Rockefeller University Press
Title: X-Linked Lymphoproliferative Syndrome in a Kenyan Child with Bronchiectasis
Description:
Background
X-linked lymphoproliferative syndrome (XLP) is a rare genetic condition characterized by immune dysregulation, clinically manifesting as either an abnormal immune reaction to Epstein-Barr virus infection causing hemophagocytic lymphohistiocytosis (HLH), lymphoproliferative disorders, and/or hypogammaglobulinemia with recurrent infections.
There are two subtypes, XLP1, due to mutations in the SH2D1A gene, and XLP2, due to mutations in the XIAP gene.
Mutations in SH2D1A lead to deficiency in signaling lymphocyte activation molecule-associated protein, which is involved in intracellular signaling and activation of T cells and T-dependent B cell activation.
Case Report
We present an 11-year-old Kenyan boy with a history of recurrent pneumonia, otitis media, chronic rhinosinusitis, and cor pulmonale who was being evaluated for primary ciliary dyskinesia (PCD) given the phenotypic features consistent with this diagnosis.

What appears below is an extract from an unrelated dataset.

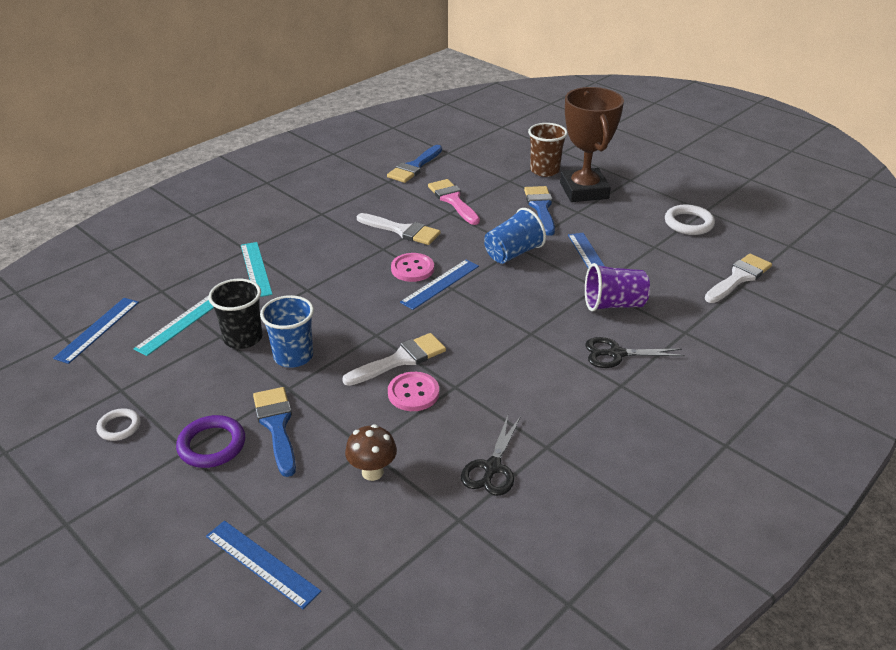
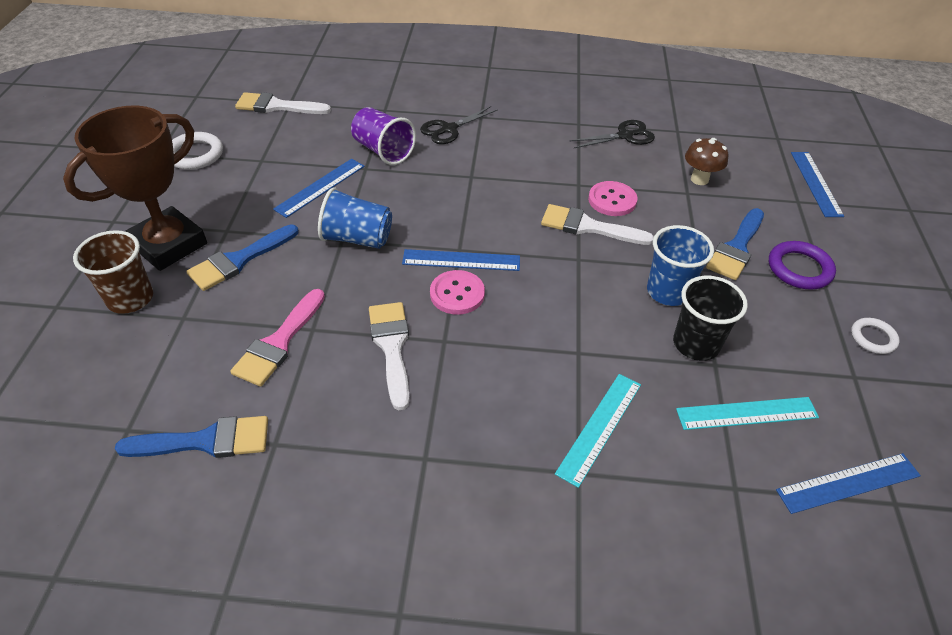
camera: 130 degrees left, 10 degrees up
(616, 354) = (448, 129): black scissors -> black scissors turned 90 degrees clockwise

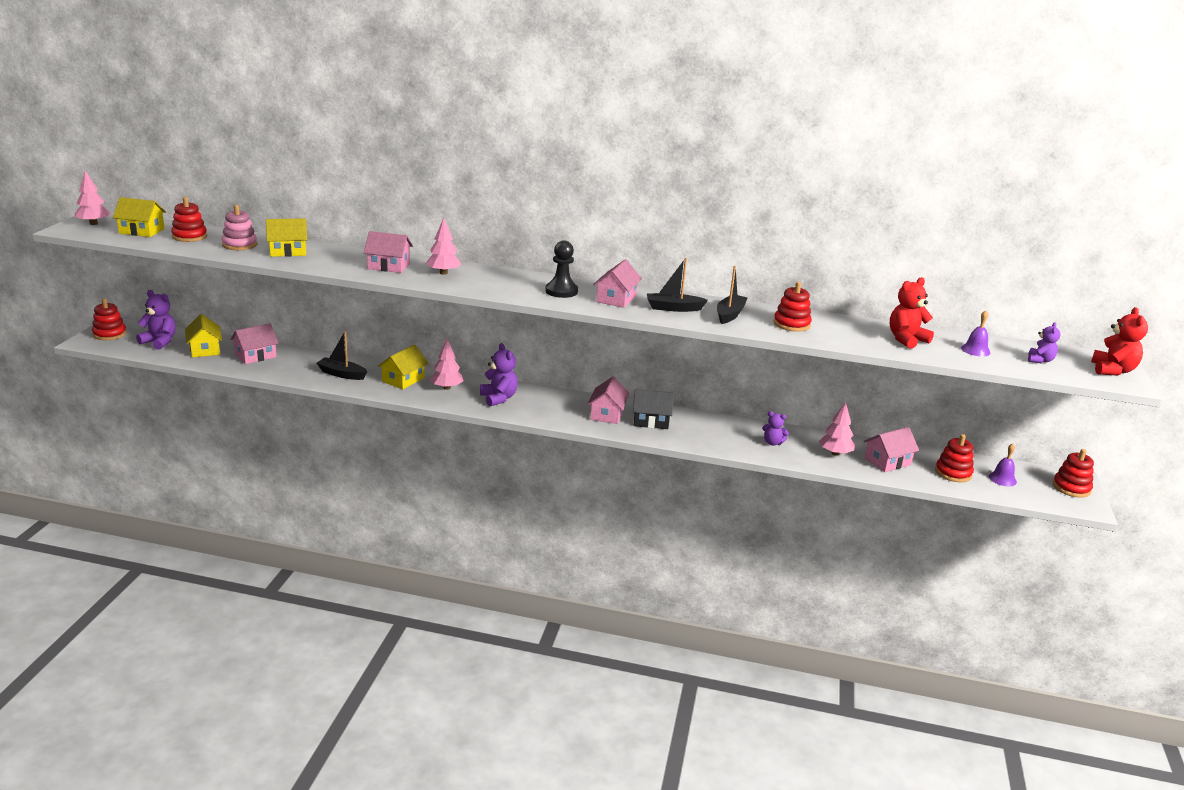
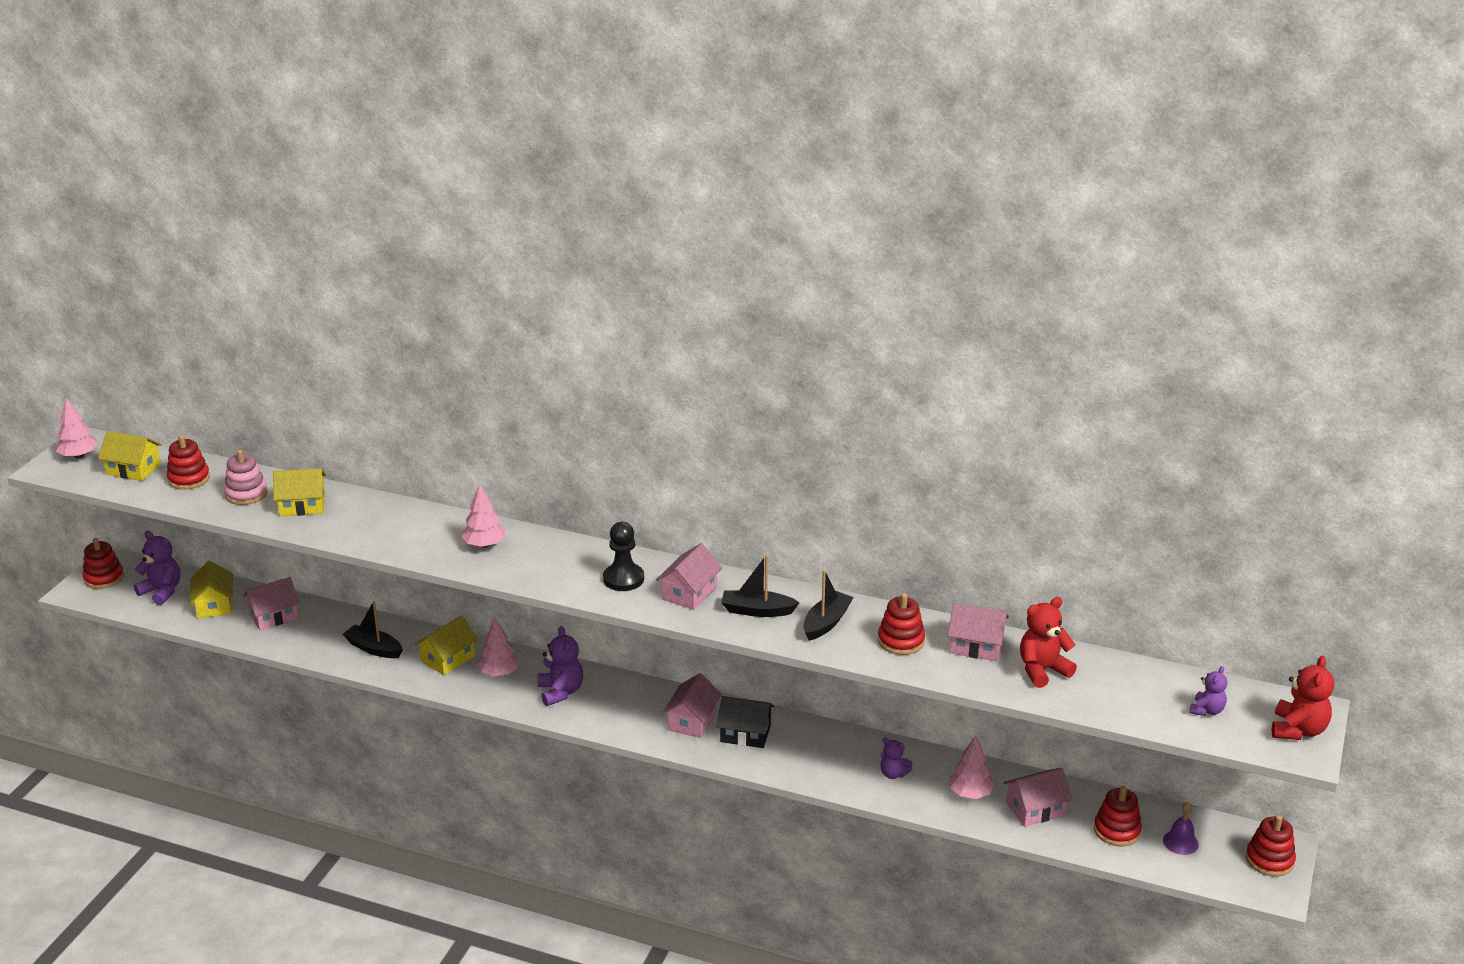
camera: 10 degrees right, 5 degrees up
(388, 266) = (419, 533): pink house -> pink house (976, 646)
(975, 350) = (1127, 690): purple bell -> none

Targeted panel genetic testing for PCD, primary immunodeficiencies, and cystic fibrosis (CF) identified a pathogenic mutation in the SH2D1A gene (c.
245dup [p.
Asn82Lysfs*22]), confirming his XLP diagnosis.
Immunological testing identified hypogammaglobulinemia.
Although he had elevated ferritin and CRP levels during his hospitalization, he did not meet HLH criteria, and these levels normalized following antibiotic therapy.
Chest computed tomography revealed bilateral patchy opacities, left-sided thick-walled cavitation, worsening bronchiectasis, and dilated pulmonary arteries in comparison to similar imaging done two years prior.
Echocardiography confirmed pulmonary hypertension.
He was initiated on monthly intravenous immunoglobulin replacement and treatment for pulmonary hypertension.
We managed his acute bronchiectasis exacerbation and implemented preventive measures including prophylactic microbial agents and continued daily airway clearance.
He is scheduled for multidisciplinary follow-up and potential for hematopoietic stem cell transplantation.
Discussion
Inborn errors of immunity often present with recurrent sinopulmonary infections and bronchiectasis.
The clinical features overlap with other diagnoses such as PCD and CF.
A multidisciplinary team approach is crucial for an optimal outcome in patients with inborn errors of immunity and multiple comorbidities.